==== Listed records
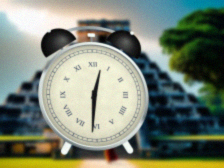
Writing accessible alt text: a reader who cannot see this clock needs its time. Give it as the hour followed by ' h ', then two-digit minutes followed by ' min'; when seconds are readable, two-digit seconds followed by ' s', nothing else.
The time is 12 h 31 min
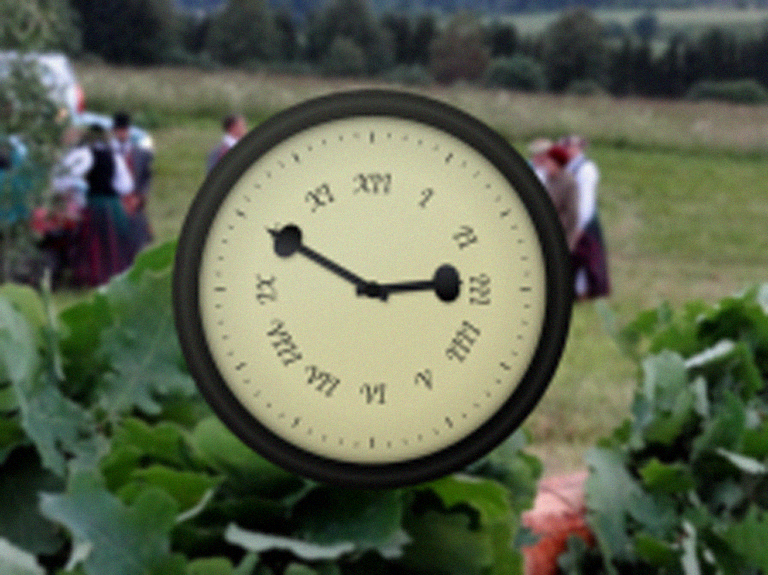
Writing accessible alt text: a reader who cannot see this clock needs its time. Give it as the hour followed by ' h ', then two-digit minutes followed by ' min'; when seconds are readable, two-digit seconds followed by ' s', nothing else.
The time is 2 h 50 min
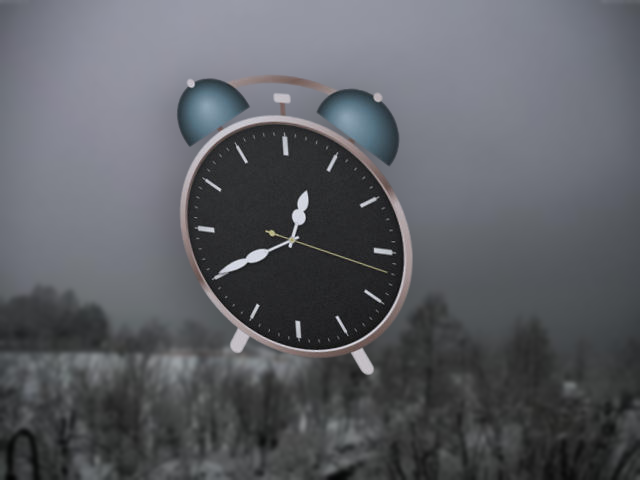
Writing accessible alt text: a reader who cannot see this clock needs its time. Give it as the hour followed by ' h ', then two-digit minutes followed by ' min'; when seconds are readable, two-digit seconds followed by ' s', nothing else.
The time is 12 h 40 min 17 s
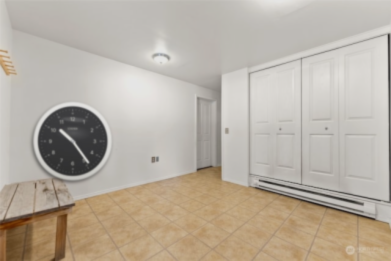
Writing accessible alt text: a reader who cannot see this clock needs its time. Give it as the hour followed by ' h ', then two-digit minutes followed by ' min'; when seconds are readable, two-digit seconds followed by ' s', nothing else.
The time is 10 h 24 min
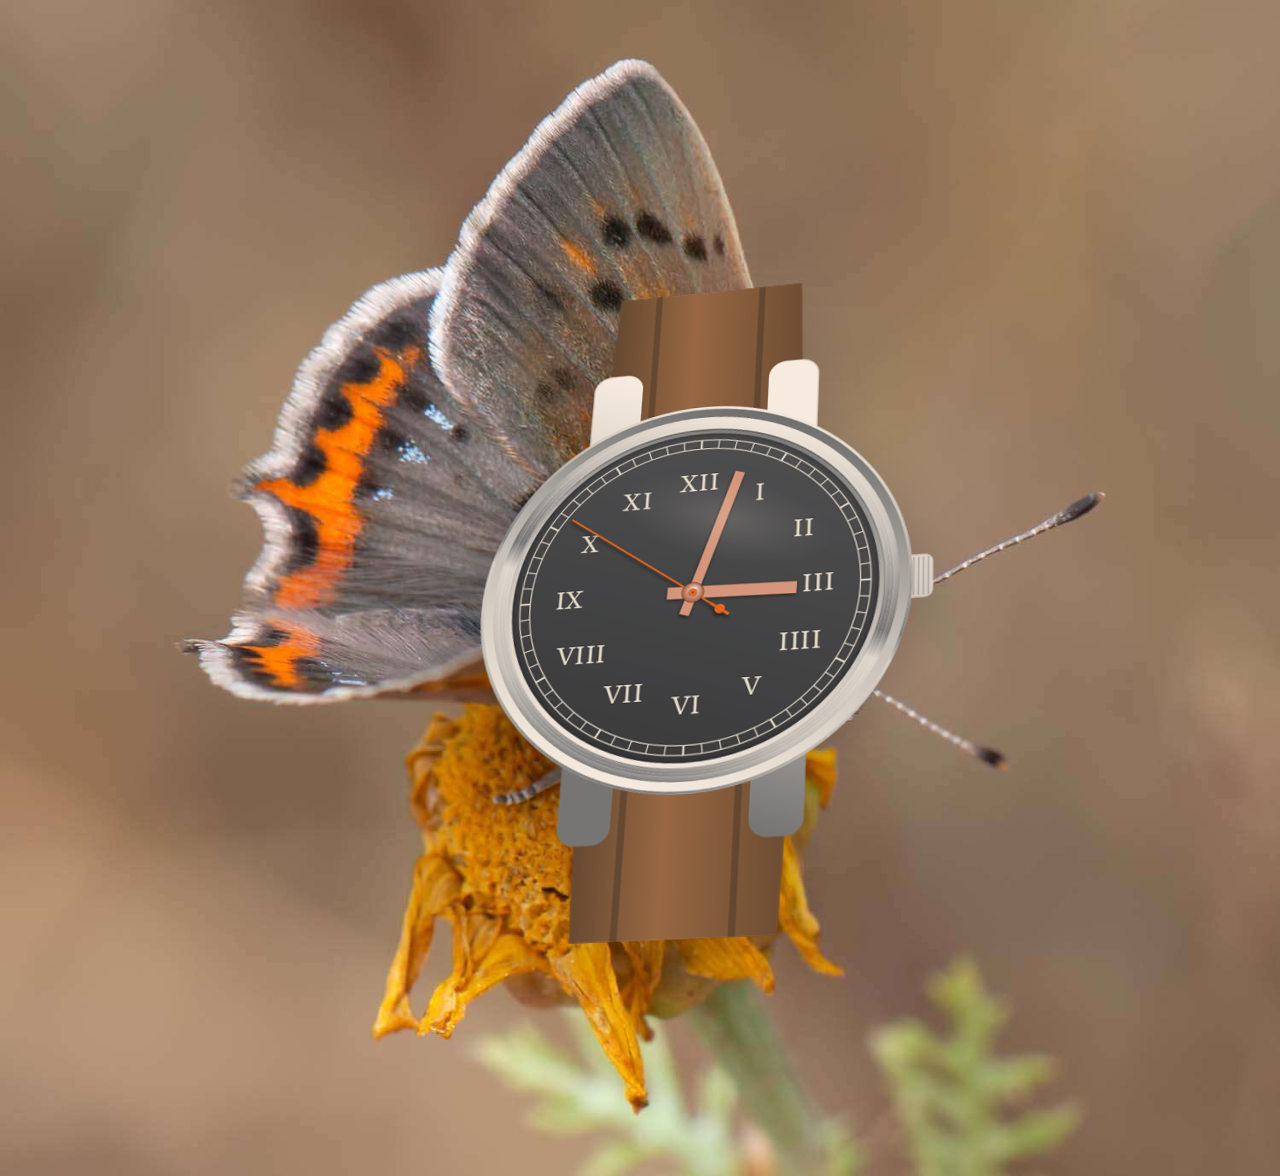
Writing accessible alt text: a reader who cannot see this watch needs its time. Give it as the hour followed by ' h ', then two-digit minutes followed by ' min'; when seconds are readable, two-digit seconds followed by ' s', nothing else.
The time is 3 h 02 min 51 s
========
__Work required__: Recast every entry above as a JSON list of strings with one string per line, skipping blank lines and leaving out the pictures.

__The reply__:
[
  "Writing accessible alt text: a reader who cannot see this clock needs its time. Give it as the hour followed by ' h ', then two-digit minutes followed by ' min'; when seconds are readable, two-digit seconds followed by ' s', nothing else.",
  "The time is 12 h 31 min",
  "Writing accessible alt text: a reader who cannot see this clock needs its time. Give it as the hour followed by ' h ', then two-digit minutes followed by ' min'; when seconds are readable, two-digit seconds followed by ' s', nothing else.",
  "The time is 2 h 50 min",
  "Writing accessible alt text: a reader who cannot see this clock needs its time. Give it as the hour followed by ' h ', then two-digit minutes followed by ' min'; when seconds are readable, two-digit seconds followed by ' s', nothing else.",
  "The time is 12 h 40 min 17 s",
  "Writing accessible alt text: a reader who cannot see this clock needs its time. Give it as the hour followed by ' h ', then two-digit minutes followed by ' min'; when seconds are readable, two-digit seconds followed by ' s', nothing else.",
  "The time is 10 h 24 min",
  "Writing accessible alt text: a reader who cannot see this watch needs its time. Give it as the hour followed by ' h ', then two-digit minutes followed by ' min'; when seconds are readable, two-digit seconds followed by ' s', nothing else.",
  "The time is 3 h 02 min 51 s"
]